For the past three years we've spent most of our education considering things that harm, threaten or take life. Now on my ob-gyn rotation, for the first time in med school and really in my life, I've given serious thought to the birth of life. This brings to mind something I heard somewhere (okay, from Dawson's Creek) about how people think of life as the opposite of death, but really birth is the opposite of death and life has no opposite. I still think the latter part of this is true, but I feel now that the former is not quite so straightforward. Setting birth and death apart from life assumes that they're isolated events. But as medicine has showed me that dying is a process, ob-gyn has taught me the same for birth.
The process happens in so many different ways in so many different venues, and even the same kind of labor and delivery holds unique crevices. That the joys of fostering life can be so nuanced makes me think that Tolstoy's all-happy-families-are-the-same philosophy isn't true. I haven't minded observing deliveries several times over. Each baby is different by nature of being new. Besides that inherent change, every woman experiences this process in her own way, absorbs and gives in her own form. Even the same silence, or the same cries, can't be described quite similarly. It's the eyes and the lips and the hands clenched or open that I find drawn to, that I want to use to etch the outlines of those sounds that might sound the same but travel to the ear and register in mind in singular paths.
Then there are all the other places where life is considered and formed. At the fertility clinic, I watched a sixteen year old deal with premature ovarian failure and I watched a forty year old couple contemplate their options for having a child. Having failed in vitro fertilization three times, they would like to try again, and after that? Adoption, egg donation? I clearly remember the first time egg donation ever crossed my mind as any sort of thought, sitting at the freshman dining hall and glancing at a school newspaper advertisement for egg donations from tall women with high SAT scores. I don't think I've given it any sort of thought since then, until fertility clinic, where I realized that childbirth includes all that precedes it, the carrying and laboring. And this is why women choose to place within themselves someone unconnected to them, to take this process into their own hands and foster the connection with strength and desire and commitment. Later in the antenatal testing unit, where women receive ultrasounds during pregnancy, I watched twins float within a 45 year old woman, a phenomenon made possible by egg donation. In class we watch a video about home birth, and debate its use. Regardless of anything else, home birth pays attention to the labor of childbirth, and I find this respect for the process so important. Like most things, it's not something that happens to you; it's something you go through.
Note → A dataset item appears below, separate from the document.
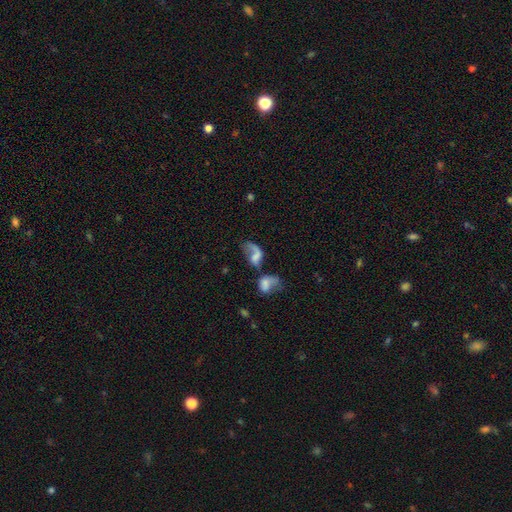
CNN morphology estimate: smooth_or_featured: featured or disk (p=0.51) [alt: smooth p=0.37]
disk_edge_on: no (p=0.96) [alt: yes p=0.04]
merging: merger (p=0.49) [alt: major disturbance p=0.25]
I can't honestly say it seems easy or pleasant to bear all that pain, but I do believe feeling fully allows for a heightened awareness of experience and why settle for less of something so substantial?
Ob-gyn brings to the forefront much of what I've enjoyed in medicine, the broad range of experience and emotion, and the role of healthcare providers to connect to patients dealing with personal, sensitive, important issues. With each component of this field as a whole and of individual patients, it challenges us to confront things as continual processes with steps, thoughts, and consequences, immediate and far in time. I've really enjoyed seeing babies born, which is a given, but I'm thankful for the surprise of how the value of this moment comes so much from the before and after.